AIM OF THE TASK: Lines before the one containing "banana: present [287,647,346,673]" are excluded; reproduce that line and all lines after it in the entries below, exactly.

RECORDS FOR THE EXERCISE:

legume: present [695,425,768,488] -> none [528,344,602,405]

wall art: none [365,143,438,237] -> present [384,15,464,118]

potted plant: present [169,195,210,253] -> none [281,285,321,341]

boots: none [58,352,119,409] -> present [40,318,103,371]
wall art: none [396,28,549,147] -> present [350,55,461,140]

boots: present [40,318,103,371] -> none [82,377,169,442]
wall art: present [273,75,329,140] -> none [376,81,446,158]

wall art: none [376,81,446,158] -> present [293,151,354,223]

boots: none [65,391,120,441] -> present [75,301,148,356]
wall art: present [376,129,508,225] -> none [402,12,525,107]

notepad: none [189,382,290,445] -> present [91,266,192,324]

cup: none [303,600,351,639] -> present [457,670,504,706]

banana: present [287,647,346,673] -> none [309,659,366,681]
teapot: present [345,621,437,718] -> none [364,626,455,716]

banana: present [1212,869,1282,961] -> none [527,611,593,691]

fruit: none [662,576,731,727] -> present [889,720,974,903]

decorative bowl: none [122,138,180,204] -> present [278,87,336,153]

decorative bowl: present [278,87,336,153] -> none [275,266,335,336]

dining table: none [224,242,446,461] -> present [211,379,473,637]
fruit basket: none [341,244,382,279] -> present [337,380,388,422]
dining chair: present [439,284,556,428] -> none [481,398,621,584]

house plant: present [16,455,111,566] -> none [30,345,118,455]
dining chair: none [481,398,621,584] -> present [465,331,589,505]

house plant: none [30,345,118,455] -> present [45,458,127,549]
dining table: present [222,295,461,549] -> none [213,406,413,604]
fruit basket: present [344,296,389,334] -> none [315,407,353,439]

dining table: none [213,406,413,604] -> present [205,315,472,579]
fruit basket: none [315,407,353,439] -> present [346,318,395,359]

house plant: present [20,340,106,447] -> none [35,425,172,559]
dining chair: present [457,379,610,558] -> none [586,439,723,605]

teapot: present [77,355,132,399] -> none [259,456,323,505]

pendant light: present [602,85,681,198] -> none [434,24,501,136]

TASK SOLUTION:
banana: present [287,647,346,673] -> none [309,659,366,681]
teapot: present [345,621,437,718] -> none [364,626,455,716]

banana: present [1212,869,1282,961] -> none [527,611,593,691]

fruit: none [662,576,731,727] -> present [889,720,974,903]

decorative bowl: none [122,138,180,204] -> present [278,87,336,153]

decorative bowl: present [278,87,336,153] -> none [275,266,335,336]

dining table: none [224,242,446,461] -> present [211,379,473,637]
fruit basket: none [341,244,382,279] -> present [337,380,388,422]
dining chair: present [439,284,556,428] -> none [481,398,621,584]

house plant: present [16,455,111,566] -> none [30,345,118,455]
dining chair: none [481,398,621,584] -> present [465,331,589,505]

house plant: none [30,345,118,455] -> present [45,458,127,549]
dining table: present [222,295,461,549] -> none [213,406,413,604]
fruit basket: present [344,296,389,334] -> none [315,407,353,439]

dining table: none [213,406,413,604] -> present [205,315,472,579]
fruit basket: none [315,407,353,439] -> present [346,318,395,359]

house plant: present [20,340,106,447] -> none [35,425,172,559]
dining chair: present [457,379,610,558] -> none [586,439,723,605]

teapot: present [77,355,132,399] -> none [259,456,323,505]

pendant light: present [602,85,681,198] -> none [434,24,501,136]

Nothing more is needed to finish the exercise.